| ACTIVITY |
Report, in full, each line of the material below in which the string "Number" occurs.

Start of GIVEN DATA

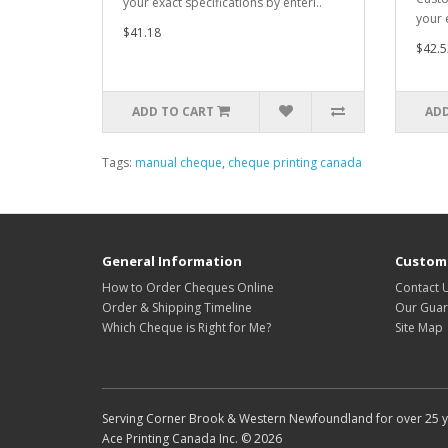
your exact specifications by enteri..
your e
$41.18
$42.5
ADD TO CART
ADD
Tags:
manual cheque
,
cheque printing canada
General Information
Custome
How to Order Cheques Online
Contact 
Order & Shipping Timeline
Our Guar
Which Cheque is Right for Me?
Site Map
Serving Corner Brook & Western Newfoundland for over 25 yea
Ace Printing Canada Inc. © 2026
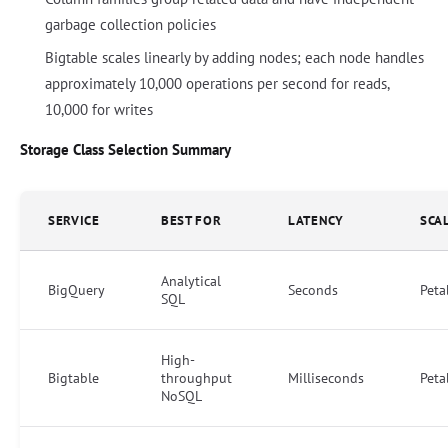
garbage collection policies
Bigtable scales linearly by adding nodes; each node handles
approximately 10,000 operations per second for reads,
10,000 for writes
Storage Class Selection Summary
SERVICE
BEST FOR
LATENCY
SCA
Analytical
BigQuery
Seconds
Peta
SQL
High-
Bigtable
throughput
Milliseconds
Peta
NoSQL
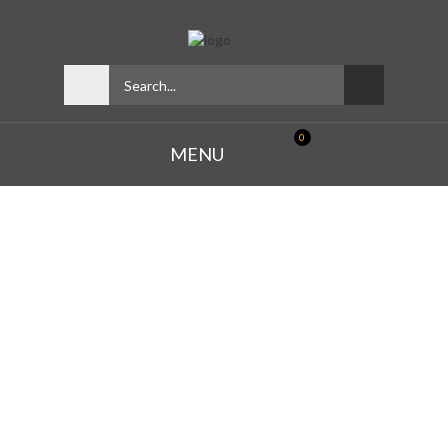
0
MENU
THE
BIGGEST
SALE OF THE DAY -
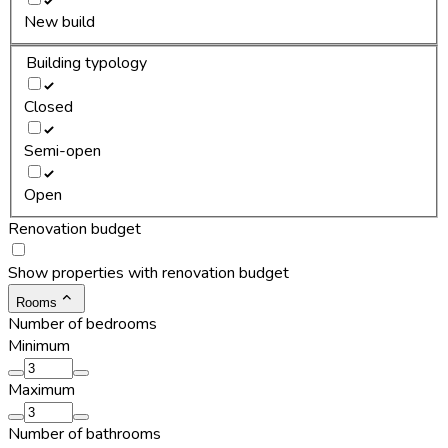
New build
Building typology
Closed
Semi-open
Open
Renovation budget
Show properties with renovation budget
Rooms
Number of bedrooms
Minimum
Maximum
Number of bathrooms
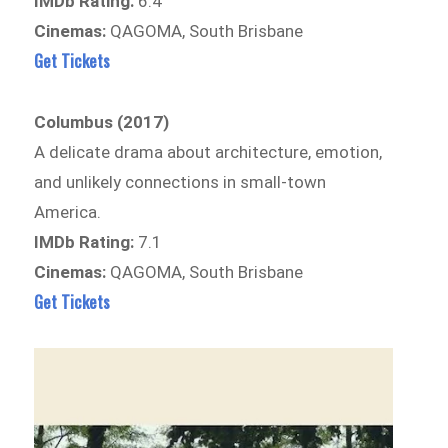
IMDb Rating:
6.4
Cinemas:
QAGOMA, South Brisbane
Get Tickets
Columbus (2017)
A delicate drama about architecture, emotion,
and unlikely connections in small-town
America.
IMDb Rating:
7.1
Cinemas:
QAGOMA, South Brisbane
Get Tickets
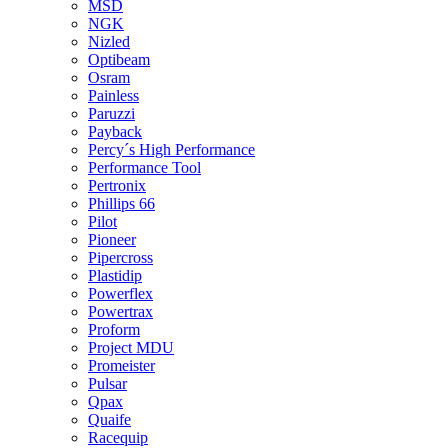
MSD
NGK
Nizled
Optibeam
Osram
Painless
Paruzzi
Payback
Percy´s High Performance
Performance Tool
Pertronix
Phillips 66
Pilot
Pioneer
Pipercross
Plastidip
Powerflex
Powertrax
Proform
Project MDU
Promeister
Pulsar
Qpax
Quaife
Racequip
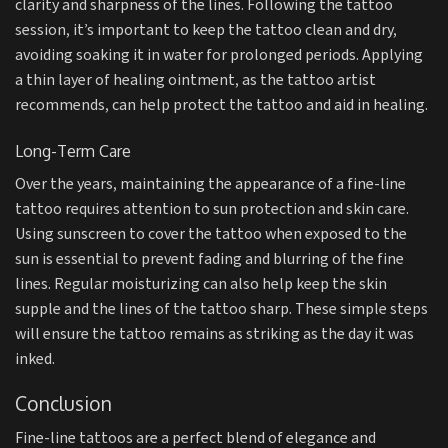
clarity and sharpness of the lines. Following the tattoo
session, it’s important to keep the tattoo clean and dry,
avoiding soaking it in water for prolonged periods. Applying
a thin layer of healing ointment, as the tattoo artist
recommends, can help protect the tattoo and aid in healing.
Long-Term Care
Over the years, maintaining the appearance of a fine-line
tattoo requires attention to sun protection and skin care.
Using sunscreen to cover the tattoo when exposed to the
sun is essential to prevent fading and blurring of the fine
lines. Regular moisturizing can also help keep the skin
supple and the lines of the tattoo sharp. These simple steps
will ensure the tattoo remains as striking as the day it was
inked.
Conclusion
Fine-line tattoos are a perfect blend of elegance and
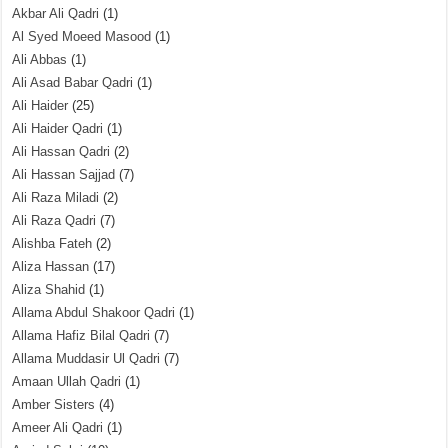
Akbar Ali Qadri
(1)
Al Syed Moeed Masood
(1)
Ali Abbas
(1)
Ali Asad Babar Qadri
(1)
Ali Haider
(25)
Ali Haider Qadri
(1)
Ali Hassan Qadri
(2)
Ali Hassan Sajjad
(7)
Ali Raza Miladi
(2)
Ali Raza Qadri
(7)
Alishba Fateh
(2)
Aliza Hassan
(17)
Aliza Shahid
(1)
Allama Abdul Shakoor Qadri
(1)
Allama Hafiz Bilal Qadri
(7)
Allama Muddasir Ul Qadri
(7)
Amaan Ullah Qadri
(1)
Amber Sisters
(4)
Ameer Ali Qadri
(1)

End of GIVEN DATA

| SOLUTION TO THE PROBLEM |
Number of bedrooms
Number of bathrooms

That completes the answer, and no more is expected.